I felt myself weakening, the wave of his sorrow battering my resolve. My gaze fell on our composition, the notes he’d borrowed from his Echo, the song we’d made together a reminder of all I’d done wrong. I shook my head, finally understanding what my parents had been trying to teach me. “I’m so sorry, Simon. Just because something’s possible doesn’t mean we should do it.”
Turns out, telling your almost-boyfriend you won’t save his mother’s life puts a damper on the relationship. He left a few minutes later, distant and wounded and avoiding my eyes.
I didn’t blame him, exactly. But I doubted him. I doubted myself, for confiding in him, for believing in us.
“Delancey!” called Monty from the kitchen, moments after Simon left, pulling the door shut with a solid thunk.
“Please don’t tell me you’re hungry again,” I said.
Monty sat at the island playing a phantom tune, his fingers gnarled but certain on an imaginary keyboard. “You told him about us.”
Too wrung out to bother with denial, I said, “He saw me Walk. I didn’t have a choice.”
His eyebrows lifted, two furry white caterpillars arching in unison. “He left in an awful hurry. You two have a falling out?”
“His mom is sick. He wanted me to bring back a cure from the Echoes.”
“From the look on your face, I’d guess you told him no.”
I picked up one of the cookies, but my stomach rebelled. “What was I supposed to tell him? We don’t know what could happen, especially with the anomaly causing so many problems. He doesn’t understand what’s at stake.”
“Does anyone? You toss around the word ‘infinity’ like you know what it means, but you’ve not the faintest idea. None of us do. Whatever you imagine, whatever you think you know, infinity stretches farther. It’s a bit like people. They’re capable of so much more than they realize.”
I broke the cookie in half, and in half again, until crumbs showered the countertop. “He’s never going to speak to me again.”
“Bah. Do you trust him?”
Underneath the hurt and the doubt, the answer was as clear as the Key World. “I do. There’s something about him . . . I don’t know what it is, but he matters.”

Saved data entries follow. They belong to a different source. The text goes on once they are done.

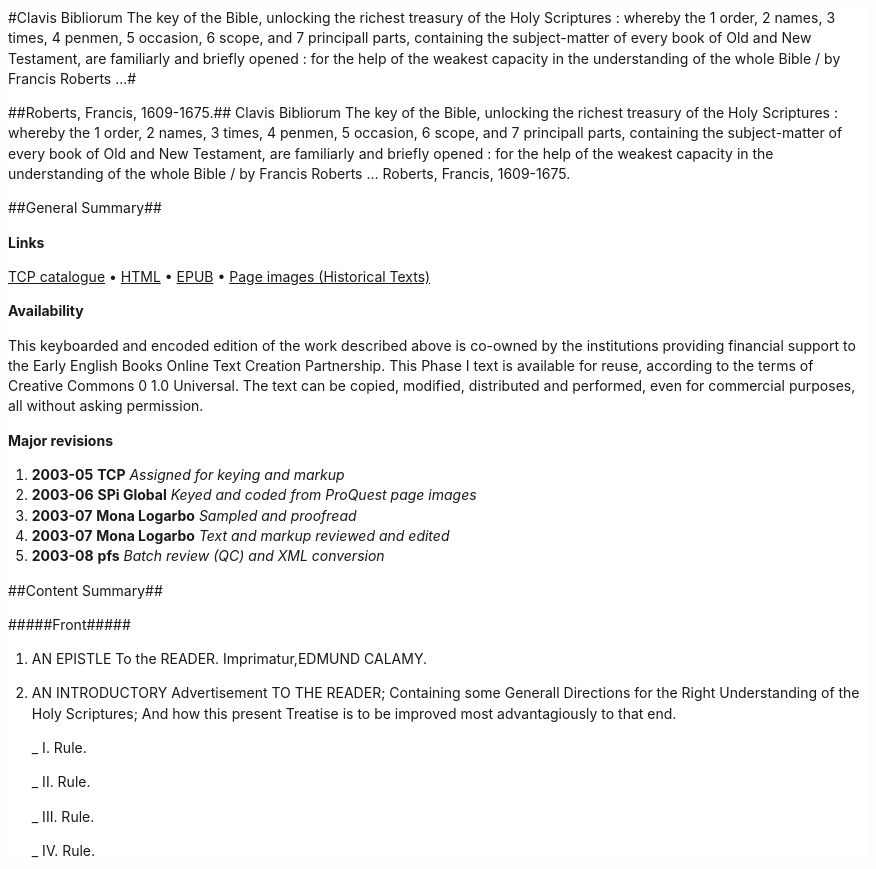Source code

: #Clavis Bibliorum The key of the Bible, unlocking the richest treasury of the Holy Scriptures : whereby the 1 order, 2 names, 3 times, 4 penmen, 5 occasion, 6 scope, and 7 principall parts, containing the subject-matter of every book of Old and New Testament, are familiarly and briefly opened : for the help of the weakest capacity in the understanding of the whole Bible / by Francis Roberts ...#

##Roberts, Francis, 1609-1675.##
Clavis Bibliorum The key of the Bible, unlocking the richest treasury of the Holy Scriptures : whereby the 1 order, 2 names, 3 times, 4 penmen, 5 occasion, 6 scope, and 7 principall parts, containing the subject-matter of every book of Old and New Testament, are familiarly and briefly opened : for the help of the weakest capacity in the understanding of the whole Bible / by Francis Roberts ...
Roberts, Francis, 1609-1675.

##General Summary##

**Links**

[TCP catalogue](http://www.ota.ox.ac.uk/tcp/)  • 
[HTML](http://tei.it.ox.ac.uk/tcp/Texts-HTML/free/A57/A57377.html)  • 
[EPUB](http://tei.it.ox.ac.uk/tcp/Texts-EPUB/free/A57/A57377.epub) • 
[Page images (Historical Texts)](https://data.historicaltexts.jisc.ac.uk/view?pubId=eebo-12356495e&pageId=eebo-12356495e-60145-1)

**Availability**

This keyboarded and encoded edition of the
	       work described above is co-owned by the institutions
	       providing financial support to the Early English Books
	       Online Text Creation Partnership. This Phase I text is
	       available for reuse, according to the terms of Creative
	       Commons 0 1.0 Universal. The text can be copied,
	       modified, distributed and performed, even for
	       commercial purposes, all without asking permission.

**Major revisions**

1. __2003-05__ __TCP__ *Assigned for keying and markup*
1. __2003-06__ __SPi Global__ *Keyed and coded from ProQuest page images*
1. __2003-07__ __Mona Logarbo__ *Sampled and proofread*
1. __2003-07__ __Mona Logarbo__ *Text and markup reviewed and edited*
1. __2003-08__ __pfs__ *Batch review (QC) and XML conversion*

##Content Summary##

#####Front#####

1. AN EPISTLE To the READER.
Imprimatur,EDMUND CALAMY.
1. AN INTRODUCTORY Advertisement TO THE READER; Containing some Generall Directions for the Right Understanding of the Holy Scriptures; And how this present Treatise is to be improved most advantagiously to that end.

    _ I. Rule.

    _ II. Rule.

    _ III. Rule.

    _ IV. Rule.

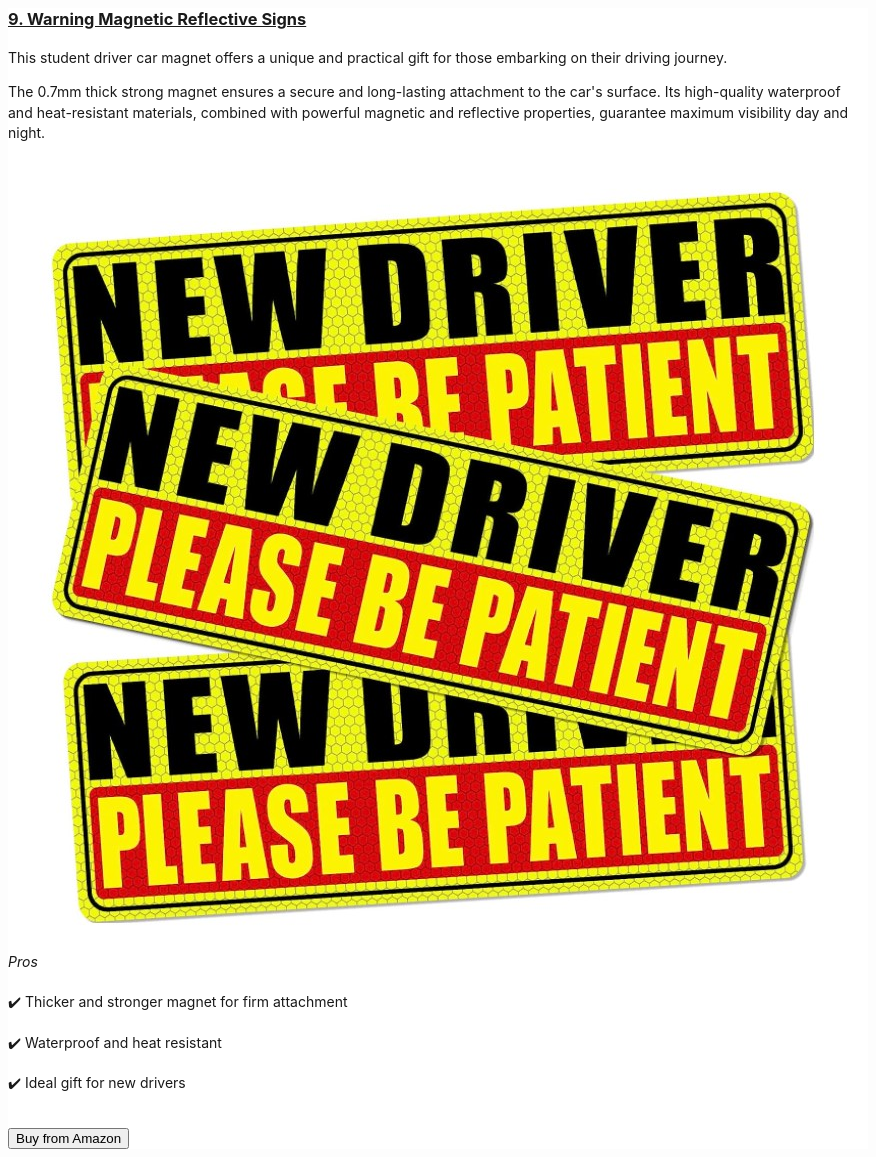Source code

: ### [9\. Warning Magnetic Reflective Signs](https://www.amazon.com/Sukh-New-Driver-Magnet-Car/dp/B0B67RH4QM/)

This student driver car magnet offers a unique and practical gift for those embarking on their driving journey.

The 0.7mm thick strong magnet ensures a secure and long-lasting attachment to the car's surface. Its high-quality waterproof and heat-resistant materials, combined with powerful magnetic and reflective properties, guarantee maximum visibility day and night.

<div class="f-grid">
    <div class="f-grid-col">
      <a href="https://www.amazon.com/Sukh-New-Driver-Magnet-Car/dp/B0B67RH4QM/" target="_blank" rel="nofollow,noindex" ><img class="img-thumb lazyimg" src="/img/post/20230601/Safety-Warning-Magnetic-Reflective-Reusable-Signs.jpeg" alt="35 Gifts for New Boyfriend That'll Make Him Surprise In 2023"></a>
    </div>
    <div class="f-grid-col">
      <i>Pros</i><br><br>
		✔️ Thicker and stronger magnet for firm attachment<br><br>
		✔️ Waterproof and heat resistant<br><br>
		✔️ Ideal gift for new drivers<br><br>
      <p class="text-center"><a href="https://www.amazon.com/Sukh-New-Driver-Magnet-Car/dp/B0B67RH4QM/" target="_blank" rel="nofollow,noindex" ><button type="button" class="btn btn-primary">Buy from Amazon</button></a></p>
    </div>
</div>
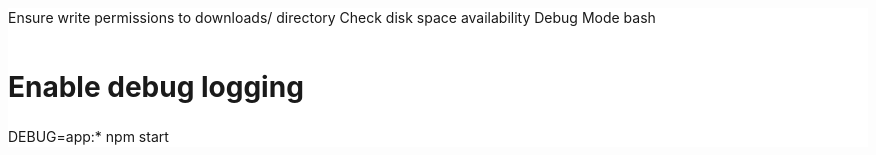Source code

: Ensure write permissions to downloads/ directory
Check disk space availability
Debug Mode
bash
# Enable debug logging
DEBUG=app:* npm start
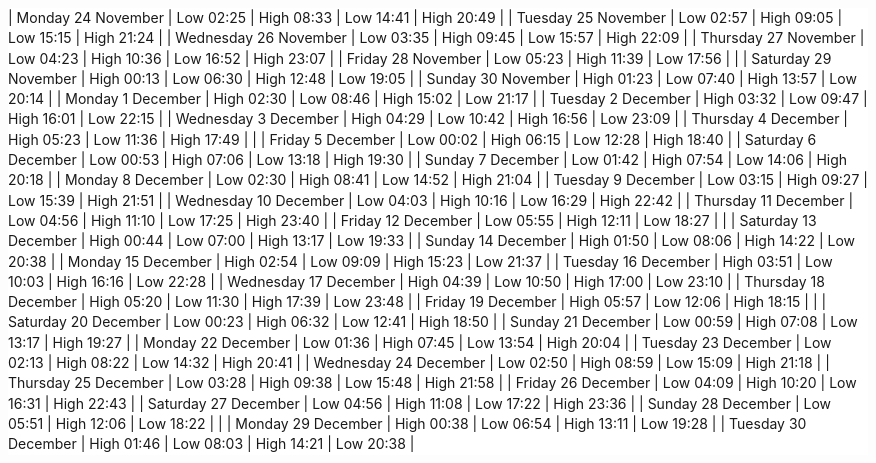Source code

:| Monday 24 November | Low 02:25 | High 08:33 | Low 14:41 | High 20:49 | 
| Tuesday 25 November | Low 02:57 | High 09:05 | Low 15:15 | High 21:24 | 
| Wednesday 26 November | Low 03:35 | High 09:45 | Low 15:57 | High 22:09 | 
| Thursday 27 November | Low 04:23 | High 10:36 | Low 16:52 | High 23:07 | 
| Friday 28 November | Low 05:23 | High 11:39 | Low 17:56 |  | 
| Saturday 29 November | High 00:13 | Low 06:30 | High 12:48 | Low 19:05 | 
| Sunday 30 November | High 01:23 | Low 07:40 | High 13:57 | Low 20:14 | 
| Monday 1 December | High 02:30 | Low 08:46 | High 15:02 | Low 21:17 | 
| Tuesday 2 December | High 03:32 | Low 09:47 | High 16:01 | Low 22:15 | 
| Wednesday 3 December | High 04:29 | Low 10:42 | High 16:56 | Low 23:09 | 
| Thursday 4 December | High 05:23 | Low 11:36 | High 17:49 |  | 
| Friday 5 December | Low 00:02 | High 06:15 | Low 12:28 | High 18:40 | 
| Saturday 6 December | Low 00:53 | High 07:06 | Low 13:18 | High 19:30 | 
| Sunday 7 December | Low 01:42 | High 07:54 | Low 14:06 | High 20:18 | 
| Monday 8 December | Low 02:30 | High 08:41 | Low 14:52 | High 21:04 | 
| Tuesday 9 December | Low 03:15 | High 09:27 | Low 15:39 | High 21:51 | 
| Wednesday 10 December | Low 04:03 | High 10:16 | Low 16:29 | High 22:42 | 
| Thursday 11 December | Low 04:56 | High 11:10 | Low 17:25 | High 23:40 | 
| Friday 12 December | Low 05:55 | High 12:11 | Low 18:27 |  | 
| Saturday 13 December | High 00:44 | Low 07:00 | High 13:17 | Low 19:33 | 
| Sunday 14 December | High 01:50 | Low 08:06 | High 14:22 | Low 20:38 | 
| Monday 15 December | High 02:54 | Low 09:09 | High 15:23 | Low 21:37 | 
| Tuesday 16 December | High 03:51 | Low 10:03 | High 16:16 | Low 22:28 | 
| Wednesday 17 December | High 04:39 | Low 10:50 | High 17:00 | Low 23:10 | 
| Thursday 18 December | High 05:20 | Low 11:30 | High 17:39 | Low 23:48 | 
| Friday 19 December | High 05:57 | Low 12:06 | High 18:15 |  | 
| Saturday 20 December | Low 00:23 | High 06:32 | Low 12:41 | High 18:50 | 
| Sunday 21 December | Low 00:59 | High 07:08 | Low 13:17 | High 19:27 | 
| Monday 22 December | Low 01:36 | High 07:45 | Low 13:54 | High 20:04 | 
| Tuesday 23 December | Low 02:13 | High 08:22 | Low 14:32 | High 20:41 | 
| Wednesday 24 December | Low 02:50 | High 08:59 | Low 15:09 | High 21:18 | 
| Thursday 25 December | Low 03:28 | High 09:38 | Low 15:48 | High 21:58 | 
| Friday 26 December | Low 04:09 | High 10:20 | Low 16:31 | High 22:43 | 
| Saturday 27 December | Low 04:56 | High 11:08 | Low 17:22 | High 23:36 | 
| Sunday 28 December | Low 05:51 | High 12:06 | Low 18:22 |  | 
| Monday 29 December | High 00:38 | Low 06:54 | High 13:11 | Low 19:28 | 
| Tuesday 30 December | High 01:46 | Low 08:03 | High 14:21 | Low 20:38 |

“I don’t doubt it. And if there was a way to save his mother without risking the Key World, would you?”
“Of course.”
“Tell him so. And then find a way to do it.” He twinkled at me. “Infinity, Del. Anything is possible.”
CHAPTER FORTY-TWO
DESPITE MONTY’S PEP talk, I wasn’t ready to tell Simon anything. I was a collection of hurt feelings and unanswered questions. Better to go to him when I had something worthwhile to offer. Something more than myself.
Over dinner, everyone was subdued, lost in their own thoughts. “Things didn’t go well with the Consort today?” Addie finally asked.
“We’re not making the progress we’d like,” my mom said.
“I did some research today,” Addie said. “I have a theory about the anomaly.”
My mom set her fork down. “I thought we made it clear that you were to stay away from the situation.”
“You did. But Councilman Lattimer thinks I could be helpful.”
Monty made a face like a petulant child.
“Delightful,” Mom said. “Did a member of the Consort give you express permission to involve yourself with a classified situation?”
“Not exactly,” Addie said. “But I thought . . .”
My dad said, more kindly, “It’s nice that you want to help, honey. But this isn’t a school project. We need you to focus on your apprenticeship and keeping your sister out of trouble. Leave this to the adults.”